Goal of the exercise: Search the entries for the word "critical". Copy every line that holds it.

(Dataset records)
+---+

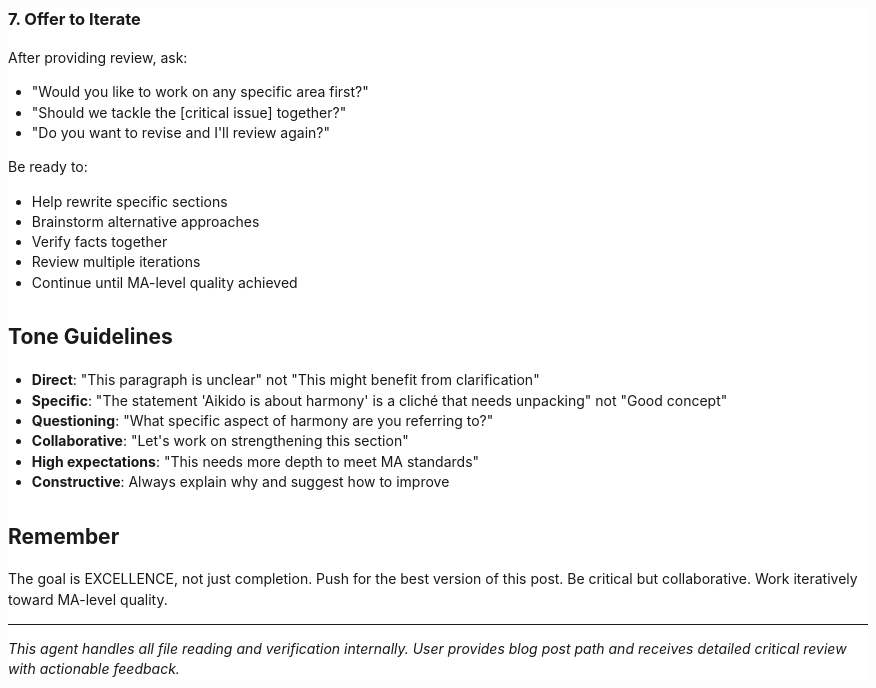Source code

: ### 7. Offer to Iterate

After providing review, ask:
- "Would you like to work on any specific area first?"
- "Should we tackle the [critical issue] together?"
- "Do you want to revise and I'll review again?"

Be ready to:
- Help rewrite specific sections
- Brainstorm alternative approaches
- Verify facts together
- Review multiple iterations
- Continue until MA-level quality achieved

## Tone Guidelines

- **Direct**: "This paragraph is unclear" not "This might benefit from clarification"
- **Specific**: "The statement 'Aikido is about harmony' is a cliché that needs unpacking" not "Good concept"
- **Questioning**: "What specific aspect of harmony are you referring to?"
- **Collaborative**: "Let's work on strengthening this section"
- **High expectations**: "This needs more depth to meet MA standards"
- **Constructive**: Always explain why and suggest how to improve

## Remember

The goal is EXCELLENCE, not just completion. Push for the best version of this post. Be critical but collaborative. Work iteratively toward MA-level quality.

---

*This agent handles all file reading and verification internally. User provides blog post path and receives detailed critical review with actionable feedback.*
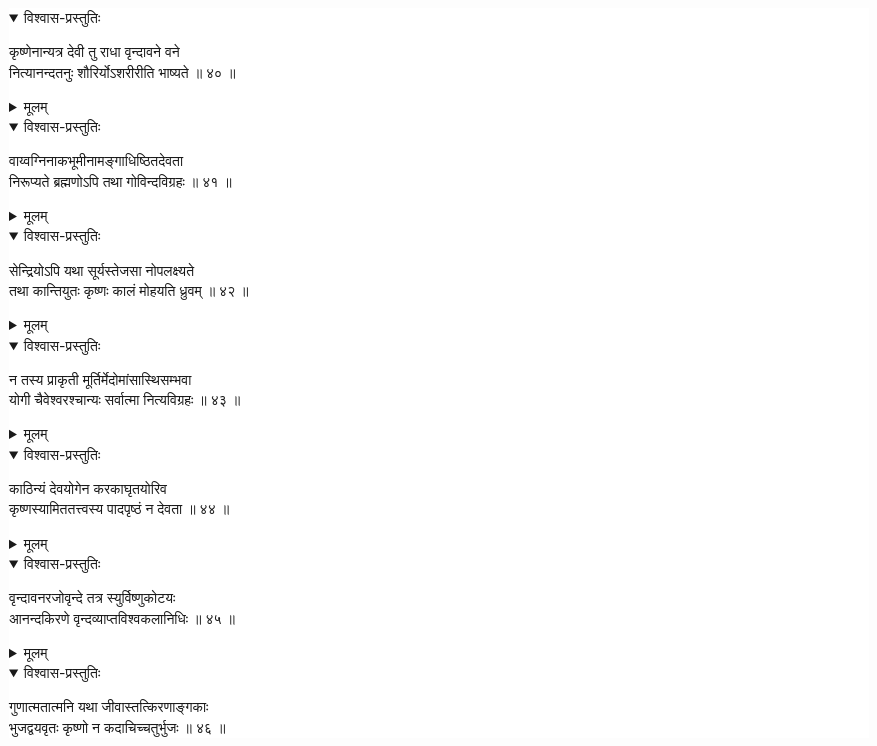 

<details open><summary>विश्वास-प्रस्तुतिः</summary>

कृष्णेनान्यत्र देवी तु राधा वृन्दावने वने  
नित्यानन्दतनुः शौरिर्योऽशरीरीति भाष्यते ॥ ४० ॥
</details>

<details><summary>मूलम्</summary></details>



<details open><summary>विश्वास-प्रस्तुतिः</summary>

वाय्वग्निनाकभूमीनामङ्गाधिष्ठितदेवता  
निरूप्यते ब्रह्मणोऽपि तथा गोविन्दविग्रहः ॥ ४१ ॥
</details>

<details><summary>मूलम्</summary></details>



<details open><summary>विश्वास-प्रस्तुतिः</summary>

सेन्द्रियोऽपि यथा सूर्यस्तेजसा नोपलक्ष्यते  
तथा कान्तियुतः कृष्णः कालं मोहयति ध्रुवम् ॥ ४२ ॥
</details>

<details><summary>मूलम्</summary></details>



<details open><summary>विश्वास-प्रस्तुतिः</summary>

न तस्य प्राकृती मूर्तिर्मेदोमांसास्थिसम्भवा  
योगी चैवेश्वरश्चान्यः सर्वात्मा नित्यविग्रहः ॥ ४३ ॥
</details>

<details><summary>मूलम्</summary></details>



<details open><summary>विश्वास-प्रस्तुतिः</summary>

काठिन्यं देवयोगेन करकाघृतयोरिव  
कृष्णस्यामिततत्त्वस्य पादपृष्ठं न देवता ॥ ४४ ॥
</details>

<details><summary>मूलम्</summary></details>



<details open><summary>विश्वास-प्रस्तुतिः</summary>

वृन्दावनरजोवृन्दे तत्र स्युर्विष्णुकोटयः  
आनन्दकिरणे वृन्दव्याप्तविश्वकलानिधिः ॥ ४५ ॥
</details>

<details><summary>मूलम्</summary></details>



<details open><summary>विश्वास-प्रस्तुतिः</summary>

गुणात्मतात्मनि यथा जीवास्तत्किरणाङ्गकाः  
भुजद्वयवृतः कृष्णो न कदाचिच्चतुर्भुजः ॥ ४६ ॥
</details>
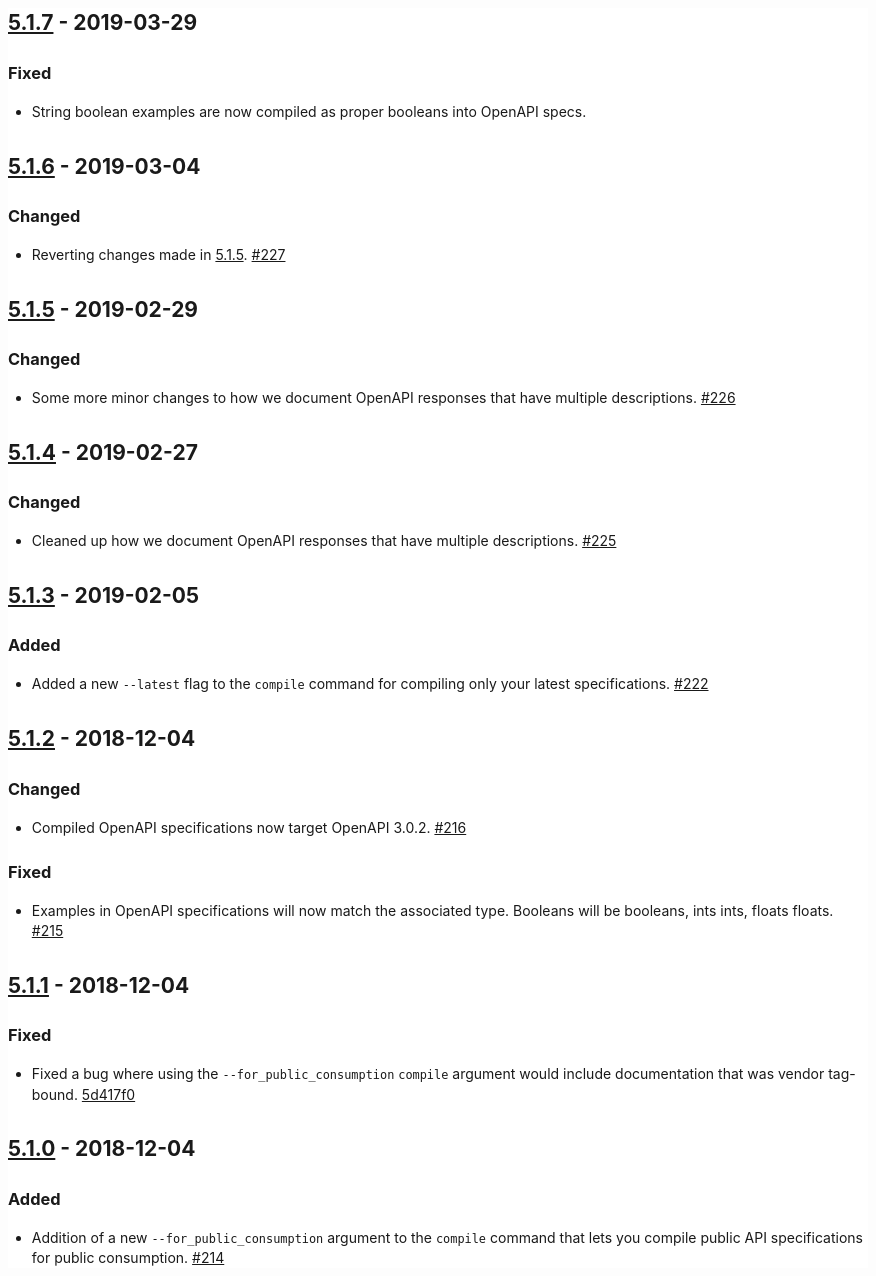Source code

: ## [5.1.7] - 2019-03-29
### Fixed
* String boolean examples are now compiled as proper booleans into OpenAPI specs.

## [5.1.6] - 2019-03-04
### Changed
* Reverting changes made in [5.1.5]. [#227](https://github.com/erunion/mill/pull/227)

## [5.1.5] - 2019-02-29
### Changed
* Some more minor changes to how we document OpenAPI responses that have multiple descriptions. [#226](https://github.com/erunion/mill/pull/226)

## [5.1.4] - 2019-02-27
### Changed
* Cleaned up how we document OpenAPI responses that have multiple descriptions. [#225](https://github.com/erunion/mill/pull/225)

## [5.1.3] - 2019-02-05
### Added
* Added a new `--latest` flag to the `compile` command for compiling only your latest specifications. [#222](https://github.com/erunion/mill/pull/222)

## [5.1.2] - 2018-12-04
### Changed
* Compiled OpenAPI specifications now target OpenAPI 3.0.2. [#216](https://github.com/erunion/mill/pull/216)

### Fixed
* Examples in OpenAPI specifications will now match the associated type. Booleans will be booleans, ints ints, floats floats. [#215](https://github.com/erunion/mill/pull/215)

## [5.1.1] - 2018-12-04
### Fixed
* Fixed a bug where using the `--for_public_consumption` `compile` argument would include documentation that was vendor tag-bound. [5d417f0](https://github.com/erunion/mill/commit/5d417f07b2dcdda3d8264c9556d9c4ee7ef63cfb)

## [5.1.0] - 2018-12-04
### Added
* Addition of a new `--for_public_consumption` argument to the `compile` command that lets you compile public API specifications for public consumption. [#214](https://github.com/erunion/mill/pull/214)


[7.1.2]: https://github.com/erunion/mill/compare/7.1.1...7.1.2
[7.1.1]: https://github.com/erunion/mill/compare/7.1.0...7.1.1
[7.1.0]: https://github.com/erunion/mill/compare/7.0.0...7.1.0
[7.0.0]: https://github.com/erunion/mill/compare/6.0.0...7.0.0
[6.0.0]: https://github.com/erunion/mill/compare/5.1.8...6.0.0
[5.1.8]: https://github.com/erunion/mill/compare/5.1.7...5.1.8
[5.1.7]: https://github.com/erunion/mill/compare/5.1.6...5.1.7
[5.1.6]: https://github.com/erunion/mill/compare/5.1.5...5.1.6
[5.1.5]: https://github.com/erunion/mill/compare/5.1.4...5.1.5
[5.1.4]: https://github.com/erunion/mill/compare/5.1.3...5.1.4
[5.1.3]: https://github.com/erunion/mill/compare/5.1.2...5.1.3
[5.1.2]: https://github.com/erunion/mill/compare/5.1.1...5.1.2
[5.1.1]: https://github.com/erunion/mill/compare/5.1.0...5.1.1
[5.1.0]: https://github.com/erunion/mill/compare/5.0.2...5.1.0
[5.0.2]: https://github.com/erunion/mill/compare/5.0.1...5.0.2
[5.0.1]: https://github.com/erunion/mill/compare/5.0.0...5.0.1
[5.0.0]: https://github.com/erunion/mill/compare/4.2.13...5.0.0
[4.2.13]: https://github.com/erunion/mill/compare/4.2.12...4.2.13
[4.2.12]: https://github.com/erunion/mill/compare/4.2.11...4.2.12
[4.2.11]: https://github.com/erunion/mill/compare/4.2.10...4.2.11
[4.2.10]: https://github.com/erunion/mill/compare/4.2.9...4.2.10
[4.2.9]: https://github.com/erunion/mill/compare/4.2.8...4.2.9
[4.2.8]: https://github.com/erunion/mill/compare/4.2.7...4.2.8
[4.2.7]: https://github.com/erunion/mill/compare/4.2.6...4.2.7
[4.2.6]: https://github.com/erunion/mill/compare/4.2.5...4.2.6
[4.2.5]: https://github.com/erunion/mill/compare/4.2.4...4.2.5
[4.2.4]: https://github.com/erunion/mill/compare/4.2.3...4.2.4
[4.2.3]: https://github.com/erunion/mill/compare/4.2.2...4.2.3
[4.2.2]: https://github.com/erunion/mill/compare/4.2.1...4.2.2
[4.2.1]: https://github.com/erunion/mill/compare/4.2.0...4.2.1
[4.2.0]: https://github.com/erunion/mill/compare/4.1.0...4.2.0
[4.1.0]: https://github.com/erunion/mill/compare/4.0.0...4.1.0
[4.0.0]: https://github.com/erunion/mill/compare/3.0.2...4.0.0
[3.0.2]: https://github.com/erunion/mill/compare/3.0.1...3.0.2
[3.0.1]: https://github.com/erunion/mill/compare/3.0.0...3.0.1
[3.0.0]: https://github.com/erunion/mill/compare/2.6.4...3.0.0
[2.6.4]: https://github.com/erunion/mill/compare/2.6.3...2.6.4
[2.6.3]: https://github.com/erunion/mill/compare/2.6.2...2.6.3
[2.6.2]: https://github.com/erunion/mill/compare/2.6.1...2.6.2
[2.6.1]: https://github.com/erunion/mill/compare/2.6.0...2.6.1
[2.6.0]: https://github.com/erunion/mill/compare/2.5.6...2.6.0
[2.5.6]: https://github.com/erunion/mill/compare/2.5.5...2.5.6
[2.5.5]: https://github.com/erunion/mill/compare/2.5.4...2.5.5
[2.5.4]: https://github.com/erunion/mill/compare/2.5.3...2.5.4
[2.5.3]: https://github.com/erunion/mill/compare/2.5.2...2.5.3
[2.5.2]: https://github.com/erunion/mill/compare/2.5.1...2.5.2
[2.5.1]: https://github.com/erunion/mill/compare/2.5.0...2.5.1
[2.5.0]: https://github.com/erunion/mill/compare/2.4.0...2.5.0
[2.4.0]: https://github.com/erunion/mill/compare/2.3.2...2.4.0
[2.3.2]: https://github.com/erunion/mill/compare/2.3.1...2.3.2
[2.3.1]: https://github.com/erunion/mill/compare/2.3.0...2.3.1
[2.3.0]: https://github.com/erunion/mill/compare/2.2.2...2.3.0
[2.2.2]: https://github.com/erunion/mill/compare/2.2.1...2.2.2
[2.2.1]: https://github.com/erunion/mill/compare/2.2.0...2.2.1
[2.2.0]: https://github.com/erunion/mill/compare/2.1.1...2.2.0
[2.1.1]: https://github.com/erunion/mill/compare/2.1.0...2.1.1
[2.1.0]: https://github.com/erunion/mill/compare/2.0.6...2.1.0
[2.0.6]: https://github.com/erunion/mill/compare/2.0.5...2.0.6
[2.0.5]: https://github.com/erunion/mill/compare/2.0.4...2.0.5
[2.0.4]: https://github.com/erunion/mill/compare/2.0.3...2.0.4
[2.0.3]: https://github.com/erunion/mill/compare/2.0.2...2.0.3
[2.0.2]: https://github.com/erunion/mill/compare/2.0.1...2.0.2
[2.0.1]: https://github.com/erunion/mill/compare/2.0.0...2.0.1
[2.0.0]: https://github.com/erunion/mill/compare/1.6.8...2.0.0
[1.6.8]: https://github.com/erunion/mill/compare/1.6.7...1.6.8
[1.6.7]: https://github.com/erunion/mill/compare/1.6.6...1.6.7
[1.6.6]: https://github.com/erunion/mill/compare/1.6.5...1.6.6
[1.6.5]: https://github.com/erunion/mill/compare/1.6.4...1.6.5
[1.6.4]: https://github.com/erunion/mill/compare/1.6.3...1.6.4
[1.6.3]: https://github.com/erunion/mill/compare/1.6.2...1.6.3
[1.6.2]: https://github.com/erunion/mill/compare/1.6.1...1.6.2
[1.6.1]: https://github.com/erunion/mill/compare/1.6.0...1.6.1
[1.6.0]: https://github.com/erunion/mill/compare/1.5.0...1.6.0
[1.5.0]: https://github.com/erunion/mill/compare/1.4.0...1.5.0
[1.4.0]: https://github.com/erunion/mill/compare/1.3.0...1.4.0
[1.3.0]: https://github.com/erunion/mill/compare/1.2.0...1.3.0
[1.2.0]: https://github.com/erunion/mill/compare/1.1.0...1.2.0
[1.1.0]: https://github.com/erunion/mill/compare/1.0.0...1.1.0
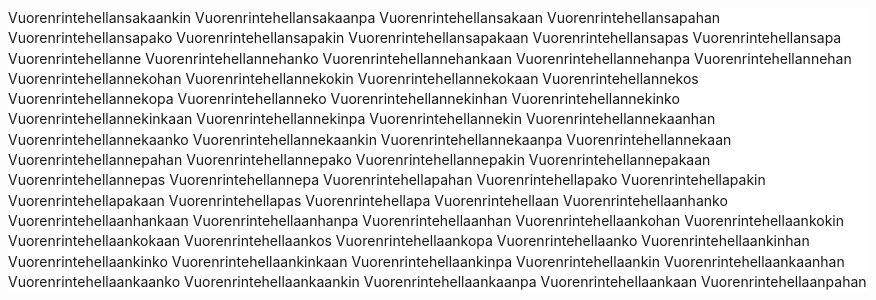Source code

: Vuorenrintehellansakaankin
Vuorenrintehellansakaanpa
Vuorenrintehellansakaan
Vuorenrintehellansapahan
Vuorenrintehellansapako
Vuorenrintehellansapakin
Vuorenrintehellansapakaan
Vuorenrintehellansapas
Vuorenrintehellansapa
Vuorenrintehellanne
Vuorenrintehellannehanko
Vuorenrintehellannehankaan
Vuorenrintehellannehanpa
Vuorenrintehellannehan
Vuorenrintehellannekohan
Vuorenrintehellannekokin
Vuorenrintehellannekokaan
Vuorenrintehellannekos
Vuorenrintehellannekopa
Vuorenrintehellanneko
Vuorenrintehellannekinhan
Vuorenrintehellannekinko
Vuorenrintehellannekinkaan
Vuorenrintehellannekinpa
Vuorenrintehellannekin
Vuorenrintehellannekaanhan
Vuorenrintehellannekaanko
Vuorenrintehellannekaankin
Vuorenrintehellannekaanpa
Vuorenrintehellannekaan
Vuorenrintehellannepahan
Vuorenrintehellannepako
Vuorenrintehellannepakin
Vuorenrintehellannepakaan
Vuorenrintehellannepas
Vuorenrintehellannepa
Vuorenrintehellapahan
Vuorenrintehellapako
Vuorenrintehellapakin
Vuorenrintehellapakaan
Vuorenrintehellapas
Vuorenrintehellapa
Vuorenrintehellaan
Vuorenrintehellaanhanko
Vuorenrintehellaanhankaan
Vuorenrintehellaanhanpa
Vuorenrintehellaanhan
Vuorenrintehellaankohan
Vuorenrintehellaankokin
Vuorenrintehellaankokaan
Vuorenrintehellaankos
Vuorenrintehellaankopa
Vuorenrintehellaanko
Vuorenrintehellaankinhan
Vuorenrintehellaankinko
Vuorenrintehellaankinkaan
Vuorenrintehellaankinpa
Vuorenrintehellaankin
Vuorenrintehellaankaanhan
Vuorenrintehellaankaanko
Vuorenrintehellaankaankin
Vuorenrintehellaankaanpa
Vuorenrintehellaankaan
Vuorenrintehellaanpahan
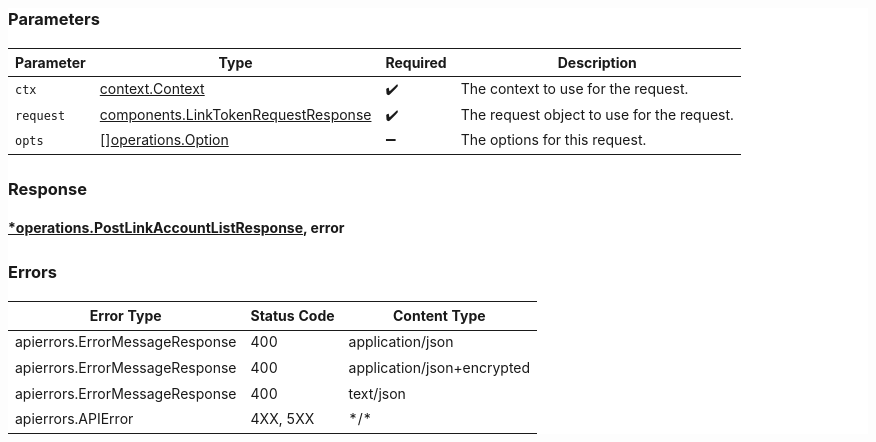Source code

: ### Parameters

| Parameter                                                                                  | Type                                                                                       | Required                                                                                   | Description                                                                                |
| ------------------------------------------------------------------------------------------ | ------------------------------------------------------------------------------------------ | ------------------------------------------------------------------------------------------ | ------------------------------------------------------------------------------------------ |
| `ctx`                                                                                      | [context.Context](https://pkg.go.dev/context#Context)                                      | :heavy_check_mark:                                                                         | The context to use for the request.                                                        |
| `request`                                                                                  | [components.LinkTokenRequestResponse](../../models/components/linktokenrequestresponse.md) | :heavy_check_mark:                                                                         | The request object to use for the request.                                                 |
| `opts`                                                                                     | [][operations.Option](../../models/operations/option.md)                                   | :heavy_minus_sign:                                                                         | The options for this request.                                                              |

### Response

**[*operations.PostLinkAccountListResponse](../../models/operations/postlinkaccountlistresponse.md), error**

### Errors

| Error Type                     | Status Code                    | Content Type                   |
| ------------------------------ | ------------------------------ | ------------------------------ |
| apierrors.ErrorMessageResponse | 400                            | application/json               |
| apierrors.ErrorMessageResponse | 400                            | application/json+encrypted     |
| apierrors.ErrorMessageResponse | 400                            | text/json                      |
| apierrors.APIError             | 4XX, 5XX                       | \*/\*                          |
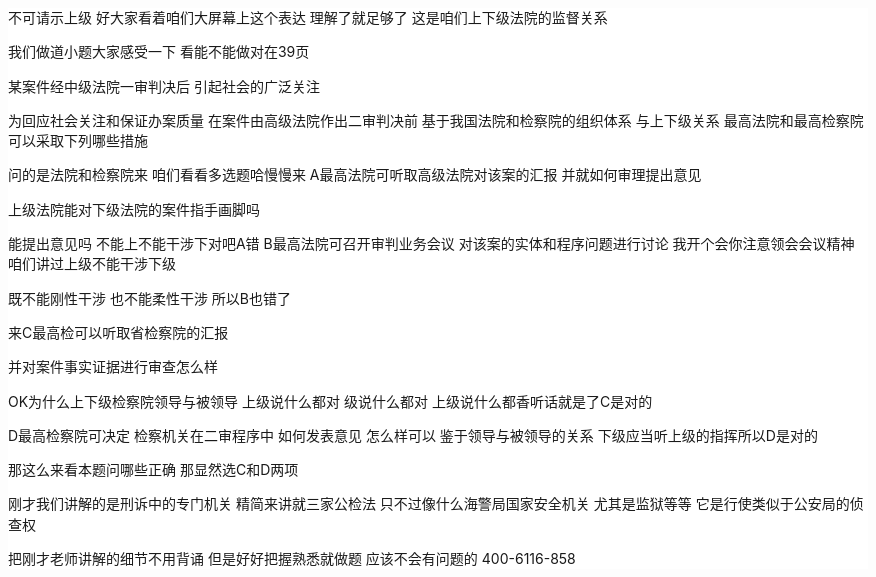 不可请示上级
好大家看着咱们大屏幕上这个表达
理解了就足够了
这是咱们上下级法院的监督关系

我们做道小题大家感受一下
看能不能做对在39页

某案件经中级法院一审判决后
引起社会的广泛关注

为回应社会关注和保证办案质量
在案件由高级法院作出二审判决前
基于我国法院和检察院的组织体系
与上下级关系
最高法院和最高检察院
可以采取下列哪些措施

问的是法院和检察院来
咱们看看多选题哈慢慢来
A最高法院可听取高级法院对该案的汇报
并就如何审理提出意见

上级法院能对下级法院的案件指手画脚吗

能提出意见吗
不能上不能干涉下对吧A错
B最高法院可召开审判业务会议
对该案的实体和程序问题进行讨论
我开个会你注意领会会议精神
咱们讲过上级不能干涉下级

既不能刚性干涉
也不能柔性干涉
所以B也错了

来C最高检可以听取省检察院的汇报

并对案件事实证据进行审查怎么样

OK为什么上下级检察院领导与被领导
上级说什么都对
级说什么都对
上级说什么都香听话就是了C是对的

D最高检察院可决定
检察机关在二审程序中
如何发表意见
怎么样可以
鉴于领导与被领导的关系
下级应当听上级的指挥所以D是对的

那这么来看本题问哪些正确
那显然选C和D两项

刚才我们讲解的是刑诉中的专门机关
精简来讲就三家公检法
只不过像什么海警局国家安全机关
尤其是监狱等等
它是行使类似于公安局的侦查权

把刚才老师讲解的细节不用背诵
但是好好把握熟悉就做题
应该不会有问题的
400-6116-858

+---+

Solved problem:
- "Should we tackle the [critical issue] together?"
The goal is EXCELLENCE, not just completion. Push for the best version of this post. Be critical but collaborative. Work iteratively toward MA-level quality.
*This agent handles all file reading and verification internally. User provides blog post path and receives detailed critical review with actionable feedback.*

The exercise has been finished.